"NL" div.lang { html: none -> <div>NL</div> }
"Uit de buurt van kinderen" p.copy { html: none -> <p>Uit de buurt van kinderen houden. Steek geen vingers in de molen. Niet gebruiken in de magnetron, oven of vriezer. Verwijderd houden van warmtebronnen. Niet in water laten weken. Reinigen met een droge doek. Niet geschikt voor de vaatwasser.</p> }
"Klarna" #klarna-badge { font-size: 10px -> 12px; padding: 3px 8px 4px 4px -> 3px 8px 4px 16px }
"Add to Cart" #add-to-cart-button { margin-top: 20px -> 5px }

--

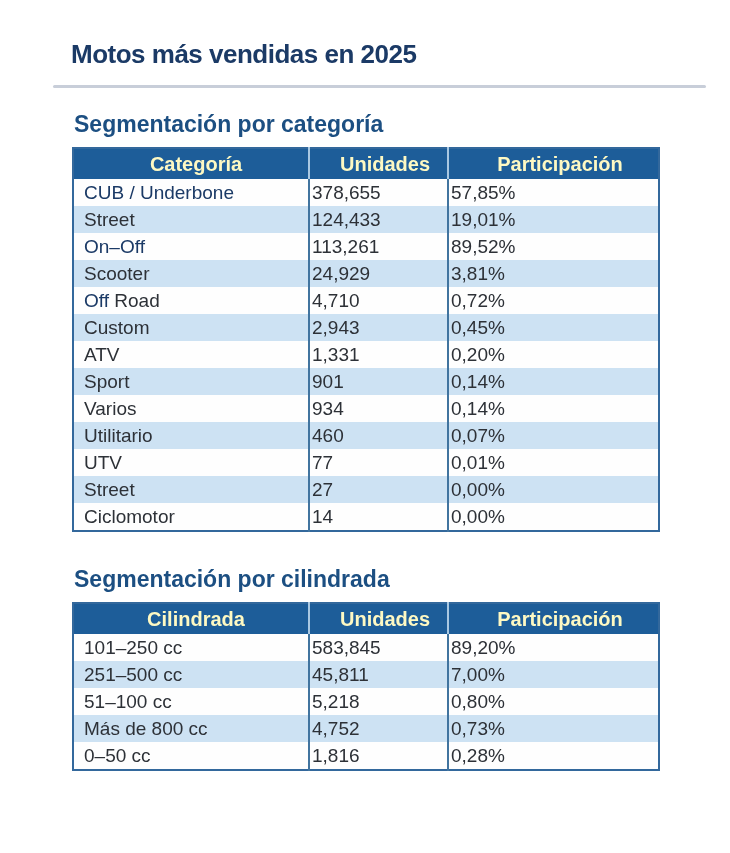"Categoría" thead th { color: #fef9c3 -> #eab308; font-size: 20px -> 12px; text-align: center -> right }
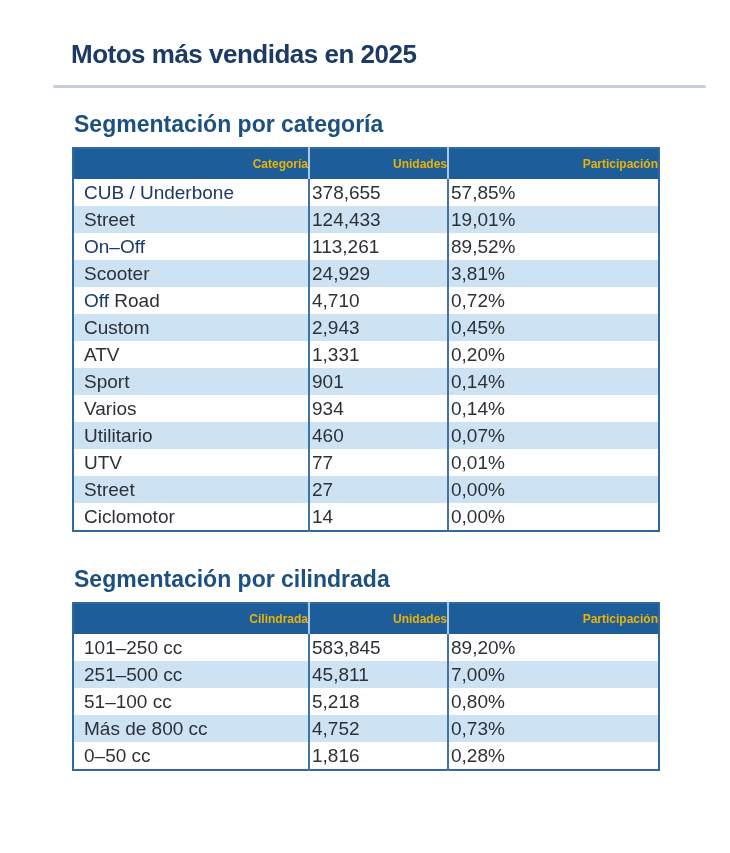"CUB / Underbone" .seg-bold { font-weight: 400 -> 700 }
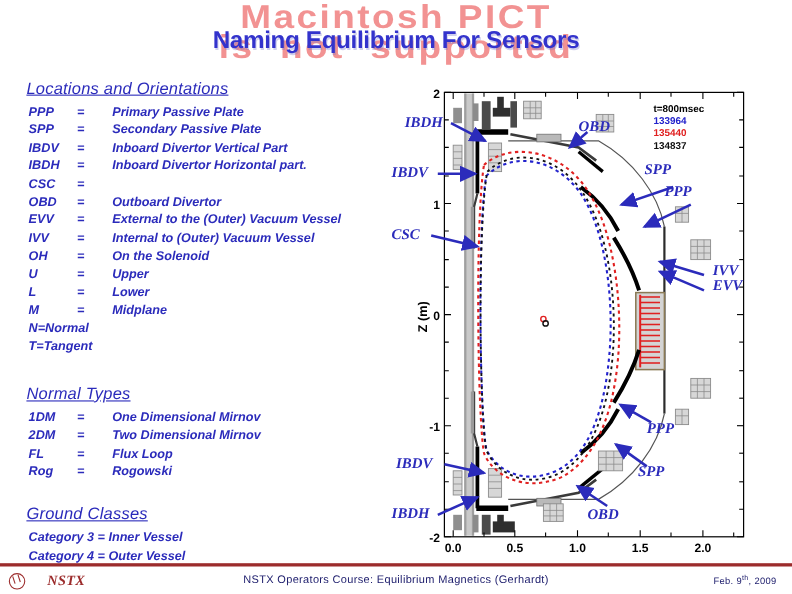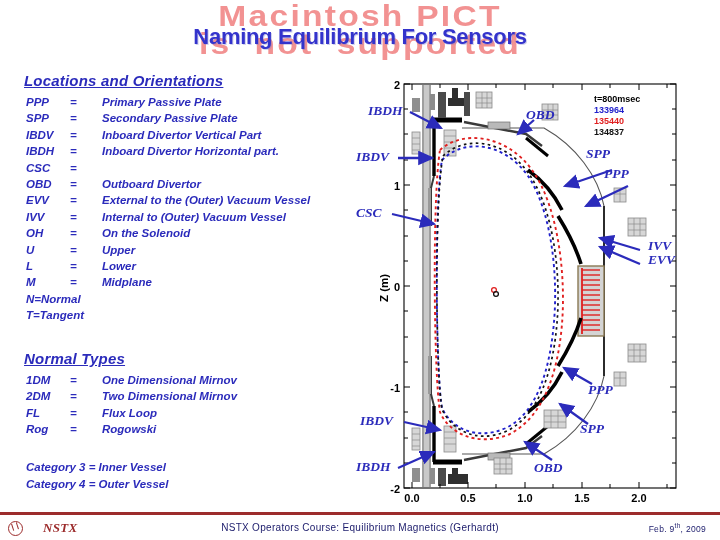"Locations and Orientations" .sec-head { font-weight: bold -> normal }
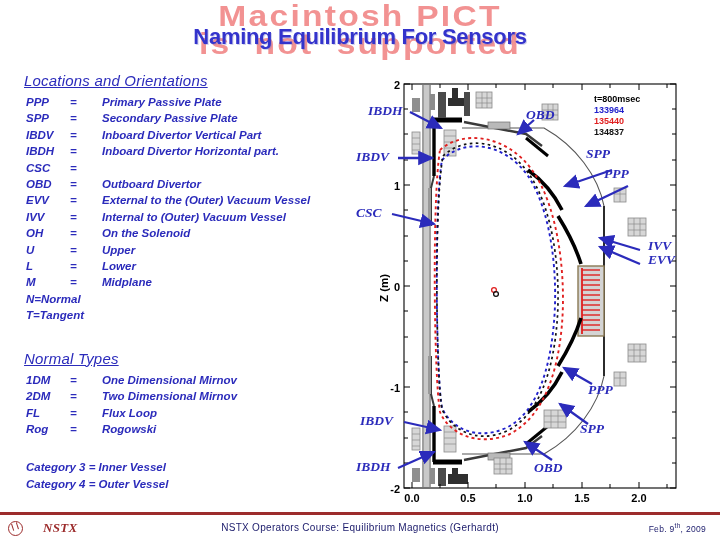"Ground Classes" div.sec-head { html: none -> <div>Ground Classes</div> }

Work required -> Repeat word for word the lines above that run from the line containing "font-size: 10px ->" through the line containing "margin-top: 20px ->", both ends included, and nothing else.

Task answer ->
"Klarna" #klarna-badge { font-size: 10px -> 12px; padding: 3px 8px 4px 4px -> 3px 8px 4px 16px }
"Add to Cart" #add-to-cart-button { margin-top: 20px -> 5px }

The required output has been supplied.